In November 1938, Hungary annexed parts of Czechoslovakia including Filakovo, the town where the Lowy family lived – Hugo, Ilona and their children Alex, Edith, John and Frank. Anxiously, they followed the advance of the war from Hungarian territory. In 1942, they were shocked by news of the deportation of their extended family that had remained on the Czechoslovakian side of the border.
At the beginning of 1943, Hugo Lowy moved with his family to Budapest, in the hope that in a larger place they would stand out less. Alex, the oldest, was drafted into the Hungarian labor battalions, and the rest of the family managed as best as they could to make a living until the Nazi occupation of Budapest on March 19th 1944.
The next day Hugo went to the railway station with the intention of buying tickets for the family to return to Filakovo, but didn’t return. A few days later a letter arrived relating that he had been taken with about two hundred others to the Kistarcsa camp. The correspondence between Hugo and his family continued, thanks to a Hungarian intermediary who smuggled the letters in and out of the camp, but in April 1944 the letters from Hugo suddenly stopped, and when news reached Ilona of the first deportations of Jewish men from Hungary, she feared for his life.
Immediately upon hearing of the intention to set up a ghetto in Budapest, Ilona and her children decided to split up. Edith and John obtained false Hungarian papers and went to live under assumed identities. Ilona and the young Frank moved to the ghetto. Thanks to Frank’s resourcefulness, the two obtained permits for the “Glass House”, a building outside the ghetto that was under Swiss protection, and they were able to survive.
After the liberation of Budapest by the Red Army, Ilona and Frank were reunited with John and Edith. They returned to their home where they found most of their belongings intact, including Hugo’s prayer book. Alex, one of the few survivors of the Mauthausen camp, was able to return home.
John and Frank immigrated to Eretz Israel (Mandatory Palestine) as clandestine “Ma’apilim”. Both were deported to Cyprus by British Mandate forces, but as a youth not yet of military age, Frank was released and allowed to immigrate before the State of Israel was established. When the War of Independence broke out, Frank enlisted. John was released in 1949. Ilona and Alex, as well as Edith and her new husband immigrated to Australia, and in the 1950s John and Frank decided to join them.

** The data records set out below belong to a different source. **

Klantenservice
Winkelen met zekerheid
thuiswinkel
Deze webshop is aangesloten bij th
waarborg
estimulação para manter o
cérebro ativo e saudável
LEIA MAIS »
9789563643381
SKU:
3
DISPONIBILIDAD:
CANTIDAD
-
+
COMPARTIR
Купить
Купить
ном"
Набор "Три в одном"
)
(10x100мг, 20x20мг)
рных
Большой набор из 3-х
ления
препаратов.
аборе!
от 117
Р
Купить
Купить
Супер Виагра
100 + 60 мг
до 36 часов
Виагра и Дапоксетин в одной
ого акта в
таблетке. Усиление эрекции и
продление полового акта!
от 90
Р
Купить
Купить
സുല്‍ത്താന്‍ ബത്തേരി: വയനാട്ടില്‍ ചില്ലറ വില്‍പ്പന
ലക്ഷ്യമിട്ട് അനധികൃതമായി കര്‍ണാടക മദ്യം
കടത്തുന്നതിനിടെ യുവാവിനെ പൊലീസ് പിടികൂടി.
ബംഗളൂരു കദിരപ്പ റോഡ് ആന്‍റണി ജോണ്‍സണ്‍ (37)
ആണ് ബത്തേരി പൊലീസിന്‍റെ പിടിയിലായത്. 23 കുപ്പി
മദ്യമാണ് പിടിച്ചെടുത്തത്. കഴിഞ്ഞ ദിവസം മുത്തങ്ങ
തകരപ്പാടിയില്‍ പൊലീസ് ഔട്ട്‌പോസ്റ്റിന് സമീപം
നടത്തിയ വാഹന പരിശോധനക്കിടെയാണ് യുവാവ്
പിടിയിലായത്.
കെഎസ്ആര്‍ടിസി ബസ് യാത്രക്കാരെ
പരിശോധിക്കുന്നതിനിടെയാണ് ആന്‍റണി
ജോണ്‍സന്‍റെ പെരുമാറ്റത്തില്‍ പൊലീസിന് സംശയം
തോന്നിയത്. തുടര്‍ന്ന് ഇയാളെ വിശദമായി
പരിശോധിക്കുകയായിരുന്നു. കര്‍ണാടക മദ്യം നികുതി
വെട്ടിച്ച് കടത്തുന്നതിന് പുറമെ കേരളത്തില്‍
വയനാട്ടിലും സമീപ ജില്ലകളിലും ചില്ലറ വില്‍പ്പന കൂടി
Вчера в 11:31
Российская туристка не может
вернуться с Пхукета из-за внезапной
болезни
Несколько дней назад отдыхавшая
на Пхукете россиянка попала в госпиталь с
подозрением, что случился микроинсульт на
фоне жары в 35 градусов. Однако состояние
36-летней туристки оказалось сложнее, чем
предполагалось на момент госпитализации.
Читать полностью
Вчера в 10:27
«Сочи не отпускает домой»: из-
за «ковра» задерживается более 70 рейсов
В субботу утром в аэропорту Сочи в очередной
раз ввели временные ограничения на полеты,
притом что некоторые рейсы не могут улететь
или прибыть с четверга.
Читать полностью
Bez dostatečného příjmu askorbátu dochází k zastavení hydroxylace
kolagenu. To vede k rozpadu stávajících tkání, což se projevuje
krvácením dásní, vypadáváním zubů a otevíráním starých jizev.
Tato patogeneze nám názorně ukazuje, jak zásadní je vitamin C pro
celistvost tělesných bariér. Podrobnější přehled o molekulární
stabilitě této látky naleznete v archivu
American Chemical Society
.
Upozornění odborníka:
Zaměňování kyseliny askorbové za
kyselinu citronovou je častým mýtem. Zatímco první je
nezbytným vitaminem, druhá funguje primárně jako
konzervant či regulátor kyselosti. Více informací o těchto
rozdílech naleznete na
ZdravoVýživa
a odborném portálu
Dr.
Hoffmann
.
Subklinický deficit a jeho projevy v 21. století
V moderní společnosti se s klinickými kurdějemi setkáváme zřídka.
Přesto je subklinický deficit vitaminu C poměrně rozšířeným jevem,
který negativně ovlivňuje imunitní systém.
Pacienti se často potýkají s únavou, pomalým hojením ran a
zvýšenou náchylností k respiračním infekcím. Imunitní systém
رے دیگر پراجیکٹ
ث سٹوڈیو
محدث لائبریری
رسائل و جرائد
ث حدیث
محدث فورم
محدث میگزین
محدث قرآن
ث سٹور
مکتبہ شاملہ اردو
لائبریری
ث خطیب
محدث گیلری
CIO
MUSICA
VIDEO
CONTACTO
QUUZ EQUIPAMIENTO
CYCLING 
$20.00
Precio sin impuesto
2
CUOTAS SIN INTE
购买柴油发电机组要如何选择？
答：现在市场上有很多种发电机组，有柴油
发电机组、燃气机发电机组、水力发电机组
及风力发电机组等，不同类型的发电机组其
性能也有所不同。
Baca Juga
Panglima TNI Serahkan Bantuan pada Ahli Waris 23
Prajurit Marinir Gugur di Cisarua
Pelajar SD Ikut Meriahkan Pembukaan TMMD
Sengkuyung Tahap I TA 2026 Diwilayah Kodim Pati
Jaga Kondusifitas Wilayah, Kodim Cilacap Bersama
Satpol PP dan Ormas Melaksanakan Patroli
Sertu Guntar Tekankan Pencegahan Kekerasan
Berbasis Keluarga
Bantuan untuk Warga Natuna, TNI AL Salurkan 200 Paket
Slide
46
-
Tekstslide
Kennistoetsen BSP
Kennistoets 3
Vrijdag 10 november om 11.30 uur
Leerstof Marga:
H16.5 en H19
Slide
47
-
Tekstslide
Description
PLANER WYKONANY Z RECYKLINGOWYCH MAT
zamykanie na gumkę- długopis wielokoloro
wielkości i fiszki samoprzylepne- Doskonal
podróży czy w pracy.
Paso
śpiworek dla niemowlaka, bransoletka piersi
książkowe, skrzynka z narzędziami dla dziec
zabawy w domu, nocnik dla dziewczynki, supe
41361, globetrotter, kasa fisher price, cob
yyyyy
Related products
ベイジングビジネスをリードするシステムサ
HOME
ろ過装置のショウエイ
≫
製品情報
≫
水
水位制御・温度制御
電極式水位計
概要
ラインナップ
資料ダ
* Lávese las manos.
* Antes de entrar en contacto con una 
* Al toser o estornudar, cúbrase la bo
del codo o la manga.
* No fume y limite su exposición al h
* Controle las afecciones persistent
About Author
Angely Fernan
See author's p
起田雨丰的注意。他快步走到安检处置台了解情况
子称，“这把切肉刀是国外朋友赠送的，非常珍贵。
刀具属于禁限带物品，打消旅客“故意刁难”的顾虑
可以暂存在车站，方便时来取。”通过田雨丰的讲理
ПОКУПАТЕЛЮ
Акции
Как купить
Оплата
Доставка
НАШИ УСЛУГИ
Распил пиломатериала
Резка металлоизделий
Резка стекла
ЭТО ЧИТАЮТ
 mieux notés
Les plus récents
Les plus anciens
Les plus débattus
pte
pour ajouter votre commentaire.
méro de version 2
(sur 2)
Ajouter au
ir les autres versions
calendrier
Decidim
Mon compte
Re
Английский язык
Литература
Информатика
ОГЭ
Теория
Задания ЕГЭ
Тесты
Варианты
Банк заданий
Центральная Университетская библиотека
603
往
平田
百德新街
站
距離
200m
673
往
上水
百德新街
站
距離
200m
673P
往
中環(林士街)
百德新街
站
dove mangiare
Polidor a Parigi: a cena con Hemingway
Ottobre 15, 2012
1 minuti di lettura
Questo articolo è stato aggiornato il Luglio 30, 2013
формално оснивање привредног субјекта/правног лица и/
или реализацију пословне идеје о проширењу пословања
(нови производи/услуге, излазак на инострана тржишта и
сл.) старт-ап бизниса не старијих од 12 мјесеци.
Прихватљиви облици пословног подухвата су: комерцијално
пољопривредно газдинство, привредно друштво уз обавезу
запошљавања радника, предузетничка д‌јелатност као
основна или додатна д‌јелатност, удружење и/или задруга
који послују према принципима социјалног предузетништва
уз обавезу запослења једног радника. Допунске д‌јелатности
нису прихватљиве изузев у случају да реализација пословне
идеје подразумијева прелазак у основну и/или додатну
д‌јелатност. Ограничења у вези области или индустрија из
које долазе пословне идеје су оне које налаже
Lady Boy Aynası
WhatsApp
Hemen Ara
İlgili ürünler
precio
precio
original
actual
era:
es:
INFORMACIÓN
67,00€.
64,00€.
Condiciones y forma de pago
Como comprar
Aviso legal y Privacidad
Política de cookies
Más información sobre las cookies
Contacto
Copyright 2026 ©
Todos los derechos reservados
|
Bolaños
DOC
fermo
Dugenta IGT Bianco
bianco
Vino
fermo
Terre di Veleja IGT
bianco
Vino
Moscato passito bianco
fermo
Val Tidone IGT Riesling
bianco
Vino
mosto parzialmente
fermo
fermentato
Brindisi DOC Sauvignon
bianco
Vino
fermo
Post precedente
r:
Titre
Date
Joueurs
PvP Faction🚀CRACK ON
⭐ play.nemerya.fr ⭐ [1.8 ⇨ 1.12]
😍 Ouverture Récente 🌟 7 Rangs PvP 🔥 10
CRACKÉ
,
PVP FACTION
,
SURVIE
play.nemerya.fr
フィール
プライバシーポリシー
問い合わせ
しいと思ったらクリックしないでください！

Only in 1991, as the result of a chance encounter in California between Peter Lowy, Hugo’s grandson and Holocaust survivor Meir Lowy, who had been with Hugo in the Kistarcsa camp, did the family learn of Hugo’s last few months. Meir, who had looked up to the older Hugo as a father figure, related how Hugo had encouraged and supported his fellow prisoners. According to his testimony, the prisoners were deported from Kistarcsa to Auschwitz. Upon their arrival in Auschwitz, Hugo was clubbed to death on the platform by an SS man when he returned to the heap of belongings to retrieve the parcel that contained his prayer shawl and phylacteries.